Dossier : la couverture santé des élus

    Une fois que les électeurs ont fait leur choix, une des premières formalités pour les élus consiste à s’occuper de leur couverture santé. Plusieurs possibilités s’offrent à eux. Elles sont déterminées par le statut de l’élu et son choix de poursuivre ou non son activité professionnelle s’il en possède une à l’heure de sa prise de fonction. Une multitude de cas survient alors, ce qui peut se transformer en un véritable casse-tête pour les élus locaux ou nationaux.

    Le cas le plus simple est celui des élus qui ont une activité professionnelle avant le début de leur mandat et qui souhaitent la garder pendant leur fonction. C’est ce qui se passe la plupart du temps pour les maires de petites communes, qui ne bénéficient en général que de faibles revenus provenant de leur fonction de maire. Pour les mandats qui ne demandent pas un temps de travail conséquent, les élus gardent en général leur emploi. Que ce soit pour les salariés du secteur privé ou pour les fonctionnaires, le régime de couverture santé reste identique avant, pendant et après le mandat électif.

    Au moment où ils entrent en fonction, les élus provenant du secteur privé peuvent demander la suspension de leur contrat de travail, d’après l’article L.2123-9 du Code Général des Collectivités Territoriales (CGCT). Ce droit à suspension, qui est réservé aux salariés justifiant d’une ancienneté supérieure à 1 an, concerne notamment les maires, les présidents de communautés, les adjoints des communes de plus de 20.000 habitants et les vice-présidents des communautés de communes de plus de 20.000 habitants. Il concerne également les vice-présidents de toutes les communautés d’agglomération, quelle qu’en soit la taille. De leur côté, les fonctionnaires font valoir en général leur droit de « détachement », qui leur permet de suspendre leur activité dans la fonction publique.

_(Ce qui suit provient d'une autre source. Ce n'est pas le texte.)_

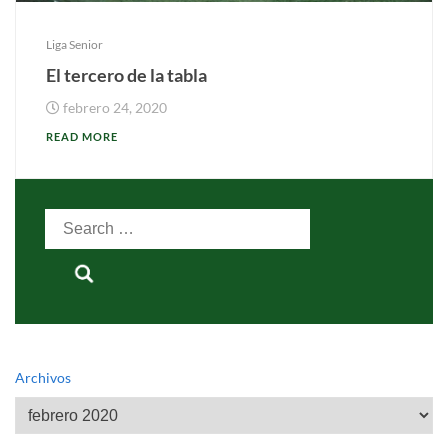
Liga Senior
El tercero de la tabla
febrero 24, 2020
READ MORE
Search
for:
Archivos
Archivos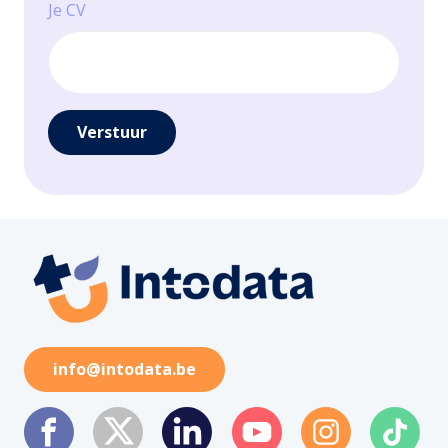
Je CV
info@intodata.be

    Le CGCT régit également les droits en couverture santé de ces élus locaux qui cessent leur activité professionnelle. L’article traitant du régime de sécurité sociale (art. L 2123-25) stipule que « les élus locaux qui ont cessé d’exercer leur activité professionnelle sont affiliés au régime général de la Sécurité sociale pour les prestations en nature des assurances maladies, maternité et invalidité. Les cotisations sociales de la commune et de l’élu sont calculées sur la base des indemnités perçues par l’élu. » Un nouveau décret et une loi datant de 2003 étendent la couverture santé des élus pour les prestations en espèce. Il modifie également le taux de cotisation : depuis 2003, il est de 13,55%, dont 12,80% à la charge de la collectivité territoriale.